When your face feels tight and itchy mere hours after you’ve applied moisturizer, the furthest thought from your mind is introducing products created specifically to shed even more skin. Exfoliating during the winter might sound counterintuitive, but it could actually be one of the best wintertime skin care hacks.
Exfoliation is a great treatment for signs of aging, acne, and post-inflammatory pigmentation because it accelerates the natural cell turnover process, shedding dead cells to allow newer, healthier ones to take their place. It’s important for anti-aging and hyperpigmentation fading purposes, because the rejuvenation process takes longer the older we get, making blemishes a lot more visible and increasing the frequency of discoloration occurrences.
Exfoliation Helps With Acne
A buildup of sebum and dead skin cells in pores and follicles combined with a slower rate of cell turnover increases the probability of acne flare-ups. Whiteheads and blackheads are at the milder end of the spectrum, caused by surface-level pore blockage, while more extreme cases, like cystic acne, occur when bacteria gets trapped in our hair follicles.
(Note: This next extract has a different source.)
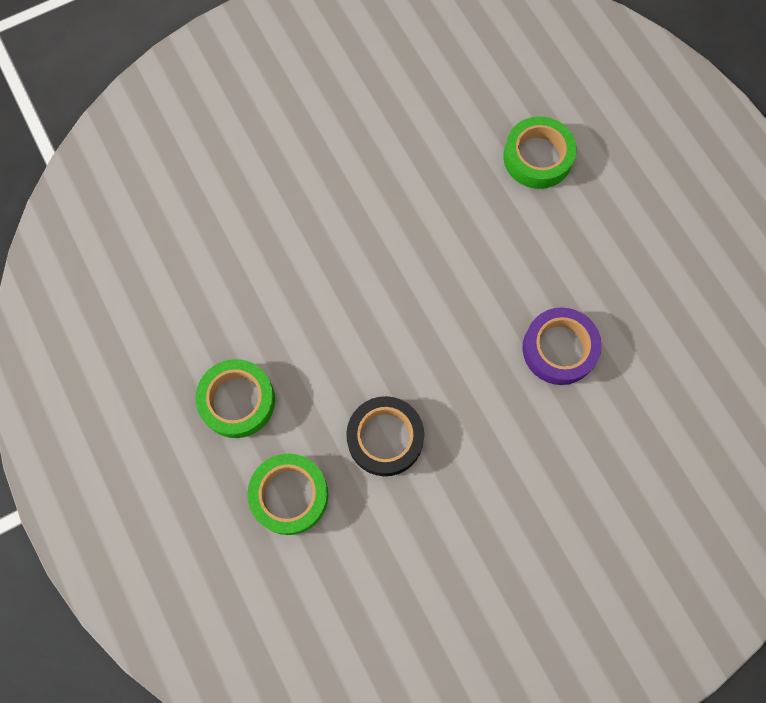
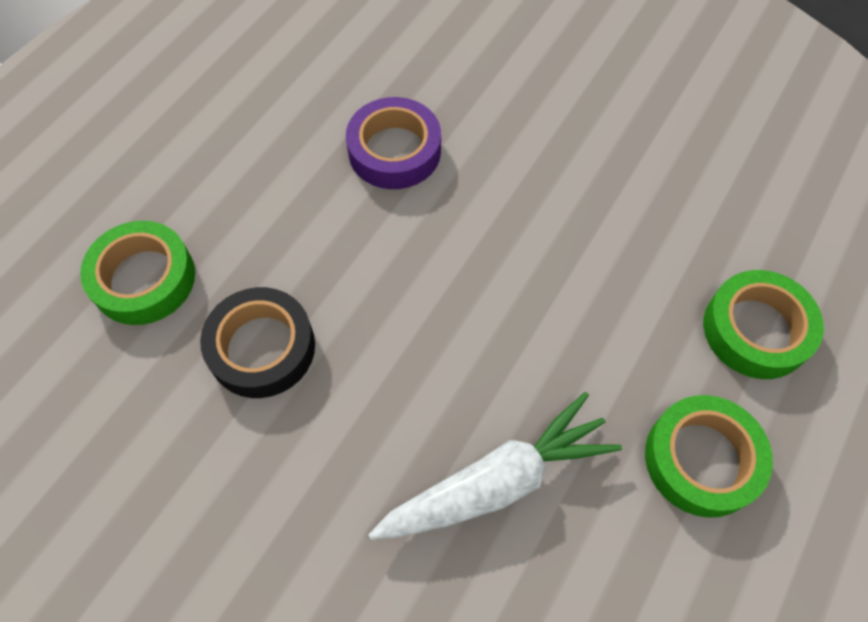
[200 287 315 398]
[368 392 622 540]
While cell turnover isn’t the only factor that increases the risk for developing acne, it’s one that can be controlled to a certain degree since exfoliation can speed up the process, unclogging pores, fighting bacteria, and regulating sebum. Exfoliating also stimulates collagen production and improves circulation, which can enhance the absorption of products, a key benefit for a winter skin care routine.
Exfoliation Helps With Dullness
Speaking of factors that contribute to acne, the combination of harsh lower temps, indoor heating, and layers of cozy clothing can add up to a layer of dead, flaky skin that, when left unattended, can cause a litany of problems ranging from ingrown hairs to dull skin. Don’t forget that this applies not just to the skin on your face but to the rest of your body as well. Try to use a sugar or coffee scrub in the shower at least once a week, and follow up with a nourishing body lotion afterward.
Try Chemical Exfoliants: How to Choose One
Chemical exfoliants are increasingly popular lately, as they provide a safe way to achieve a clearer complexion at home. You can take your pick from a variety of alpha hydroxy acids (AHA) or a beta hydroxy acid (BHA) depending on your skin type and exfoliation needs. For instance, glycolic acid, which is the most commonly used AHA, has a smaller molecular weight than lactic or mandelic acid, enabling it to penetrate the layers of skin deeply. Additionally, it naturally boosts moisture levels, making it an optimal for skin that needs hydration.
Lactic acid has a larger molecular weight than glycolic acid, so it doesn’t penetrate as deeply, instead working at a surface level. Like glycolic acid, it’s hydrating and has the added benefits of brightening and smoothing with a decreased probability of sensitivity.
Mandelic acid has the largest molecular structure of the three, which translates to a gentler, less irritating experience. Mandelic acid is also said to be the best AHA for darker skin tones as its ability to inhibit melanin makes it adept at targeting hyperpigmentation.
BHAs, like salicylic acid, actually have a lot in common with AHAs. They also loosen the bonds between the skin’s surface and dead cells, diminish signs of aging like wrinkles and fine lines, smooth texture, and firm skin. It’s favored by oilier skin types because of its clog-busting abilities and antioxidant properties. It can be a bit overwhelming to choose the best one, but with time and research, you can find a product that works wonders for your skin.
Personally, I prefer AHAs to most physical exfoliants because there’s less of a chance of developing microscopic tears in the skin from granular substances like coffee, walnut shells, or sugar, which are commonly used in scrubs. That’s not to say that there aren’t any gentle options. A greater awareness of good skin care practices and advances in science have yielded products that provide light dermabrasion without wreaking havoc on the skin. Just don’t pull out the St. Ives Apricot Scrub the next time your skin needs a good sloughing.
Exfoliate—But Take It Easy
I would be remiss if I didn’t leave you with a few words of caution as far as chemical exfoliants are concerned. Start slow, spacing out applications at first, and then build up to more frequent use if your skin can tolerate it. Be especially careful if you have sensitive skin, as AHAs dial that up significantly, and it’s easy to tip over into skin damage if you’re not careful.
All skin types should make sure to have their SPF game on lock because some UV rays can still penetrate cloud cover during dreary winter days. And so, even though it might be a better idea to exfoliate during the winter because UVB rays are less intense during these months, there’s still the potential for UV damage if skin is left without SPF protection.
Going full tilt with acids can lead to overexfoliation, which can wreck your acid mantle, accelerate skin aging, and cause irritation. Think of it this way: Exfoliation works by extricating dead cells from the surface of the skin, and overexfoliation removes a lot more skin cells than your body is naturally ready to give up. That disruption leaves it vulnerable to bacteria and other environmental stressors.
If you ever find yourself in this pickle, eliminate acids from your routine immediately, and stick to a routine of calming and hydrating products to soothe your skin and promote healing.